5.2 Les marques de pluralité par alternance (à peu près 3% des mots variables en nombre, mais tous sont fréquents)
1) Alternance vocalique. C’est le cas de tous les déterminants du nom:le ~ les, mon ~ mes, et de certains verbes à très haute fréquence:va ~ vont, a ~ ont, fait ~ vont, est ~ sont.
2) Alternance de morphèmes: une ~ des, lui ~ eux, à la ~ aux, celui-là ~ ceux-là.
5.3 Les marques par suppression
Plusieurs exemples de formation du pluriel par la suppression d’une consonne finale avec variation vocalique. Sont typiques de cette catégorie tous les mots de type: normal ~ normaux, animal ~ animaux.
Dans tous les cas précédents, on dirait que le pluriel est marqué relativement au singulier, qui serait la forme non marquée. Pour cette raison, c’est la forme du singulier qui a tendance à se généraliser chez les tout petits (regarde les beaux chevals!) avant que leurs parents les corrigent. Si le mots est moins courant, et que la correction ne se fasse pas, c’est la forme du singulier qui finit par s’imposer au pluriel comme la seule forme correcte (on a participé à des festivals, on n’a pas d’examens finals).
5.4 L’oral et l’écrit
Statistique: Alors que 39,000 mots sont variables en nombre à l’écrit, seulement 1,025 le sont à l’oral.
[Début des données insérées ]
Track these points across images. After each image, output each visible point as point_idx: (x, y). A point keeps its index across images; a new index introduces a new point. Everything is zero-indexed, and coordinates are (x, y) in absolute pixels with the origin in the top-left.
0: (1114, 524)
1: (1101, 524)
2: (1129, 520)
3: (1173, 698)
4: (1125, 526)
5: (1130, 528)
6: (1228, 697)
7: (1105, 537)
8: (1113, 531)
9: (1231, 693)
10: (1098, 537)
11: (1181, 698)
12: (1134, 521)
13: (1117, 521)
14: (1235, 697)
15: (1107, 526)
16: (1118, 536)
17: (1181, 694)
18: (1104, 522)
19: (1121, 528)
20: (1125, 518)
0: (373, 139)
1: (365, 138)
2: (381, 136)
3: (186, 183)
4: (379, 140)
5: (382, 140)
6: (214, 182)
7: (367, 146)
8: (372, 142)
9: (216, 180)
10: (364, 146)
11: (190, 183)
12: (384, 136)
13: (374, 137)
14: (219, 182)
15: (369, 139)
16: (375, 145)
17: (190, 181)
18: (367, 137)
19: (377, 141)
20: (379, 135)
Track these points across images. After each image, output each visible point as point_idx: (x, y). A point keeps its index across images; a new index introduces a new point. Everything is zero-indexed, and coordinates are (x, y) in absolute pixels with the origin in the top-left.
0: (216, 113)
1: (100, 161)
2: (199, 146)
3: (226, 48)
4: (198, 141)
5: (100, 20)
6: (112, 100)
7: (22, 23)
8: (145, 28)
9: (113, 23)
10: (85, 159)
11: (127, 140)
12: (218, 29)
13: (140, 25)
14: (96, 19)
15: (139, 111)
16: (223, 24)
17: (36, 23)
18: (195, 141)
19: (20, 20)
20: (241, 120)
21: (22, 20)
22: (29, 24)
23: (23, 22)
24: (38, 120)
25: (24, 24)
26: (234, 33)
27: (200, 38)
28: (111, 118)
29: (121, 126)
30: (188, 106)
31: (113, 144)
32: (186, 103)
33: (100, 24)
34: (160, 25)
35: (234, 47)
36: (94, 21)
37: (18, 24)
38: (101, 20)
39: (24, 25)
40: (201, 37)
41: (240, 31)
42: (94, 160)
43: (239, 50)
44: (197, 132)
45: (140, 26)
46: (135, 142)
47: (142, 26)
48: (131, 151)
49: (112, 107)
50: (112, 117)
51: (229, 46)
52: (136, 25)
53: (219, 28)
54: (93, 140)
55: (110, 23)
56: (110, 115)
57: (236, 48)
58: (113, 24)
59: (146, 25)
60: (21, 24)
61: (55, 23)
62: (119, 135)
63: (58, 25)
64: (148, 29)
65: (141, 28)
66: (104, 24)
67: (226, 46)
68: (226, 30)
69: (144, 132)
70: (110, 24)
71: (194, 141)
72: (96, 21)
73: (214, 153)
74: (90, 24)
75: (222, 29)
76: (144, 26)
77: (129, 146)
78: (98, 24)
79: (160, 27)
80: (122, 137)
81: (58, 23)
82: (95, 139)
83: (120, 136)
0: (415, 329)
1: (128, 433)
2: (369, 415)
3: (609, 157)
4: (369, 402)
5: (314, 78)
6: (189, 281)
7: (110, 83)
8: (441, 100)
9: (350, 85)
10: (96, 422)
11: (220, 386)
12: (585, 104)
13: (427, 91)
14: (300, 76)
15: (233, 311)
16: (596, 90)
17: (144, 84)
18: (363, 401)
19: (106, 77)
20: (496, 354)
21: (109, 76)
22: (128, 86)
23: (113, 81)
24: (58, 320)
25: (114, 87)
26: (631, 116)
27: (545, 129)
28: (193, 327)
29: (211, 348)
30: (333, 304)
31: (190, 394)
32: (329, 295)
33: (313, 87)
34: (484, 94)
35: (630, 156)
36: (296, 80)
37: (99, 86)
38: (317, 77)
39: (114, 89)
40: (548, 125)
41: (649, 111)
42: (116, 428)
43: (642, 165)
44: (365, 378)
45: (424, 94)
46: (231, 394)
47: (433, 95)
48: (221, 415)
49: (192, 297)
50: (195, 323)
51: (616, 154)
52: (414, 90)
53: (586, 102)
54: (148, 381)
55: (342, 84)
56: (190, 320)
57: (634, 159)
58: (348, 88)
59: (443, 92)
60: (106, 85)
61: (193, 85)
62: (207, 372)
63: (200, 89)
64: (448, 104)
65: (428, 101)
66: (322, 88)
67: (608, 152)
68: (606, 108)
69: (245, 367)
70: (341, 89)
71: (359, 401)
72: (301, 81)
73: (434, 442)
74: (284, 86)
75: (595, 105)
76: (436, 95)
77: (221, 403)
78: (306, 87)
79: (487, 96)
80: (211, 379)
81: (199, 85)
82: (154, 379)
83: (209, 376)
Sur ces 1,025 mots variables, 585 sont marqués par l’addition d’une consonne, 410 par la suppression d’une consonne.
6 Comparaison linguistique des marques du nombre à l’oral
Anglais: aucune redondance dans les marques de pluralité à l’oral
Italien et portugais: la pluralité est marquée plusieurs fois à l’oral (dans le dét., dans l’adj. et dans le nom)
Allemand: La pluralité est marquée à l’oral et dans le déterminant et dans le nom.
Français: La pluralité est marquée à l’oral surtout dans le déterminant, rarement dans le nom
6.2 L’opposition singulier ~ duel ~ pluriel
Certaines langues ont, avec le sg., le pl., une troisième catégorie appelée le duel. Exemple de l’inuktitut: iglu (1 maison), igluk (2 maisons), iglut (plusieurs maisons).
En ancien français, jusqu’au 13e-14e siècles, on avait une catégorie appelée «pluriel de l’indéfini», p. ex.,
unes dents «un ensemble de dents, des dents»
unes joues «une paire de joues, des joues»
uns cheveux «ensemble des cheveux, la chevelure»
unes jambes «deux jambes»
uns bras «deux bras»
uns ciseaux «une paire de ciseau(x)»
uns pantalons, unes braies «britches»
Quand on a cessé de prononcer le -s terminal des mots, on a dû abandonner cette catégorie grammaticale». Aujourd’hui, on est obligé de dire: des, ou bien: une paire de… un ensemble de…, une série de…, ou, dans d’autre cas choisir entre un pantalon (sg.) et des pantalons (pl.), un ciseau «chisel» (sg.) et des ciseaux «scissors» (pl.)
6.3 L’opposition pluriel distributif ~ pluriel collectif
7 La déclinaison Petit cadeau: Faisons l’économie des rubriques 6.3 et 7!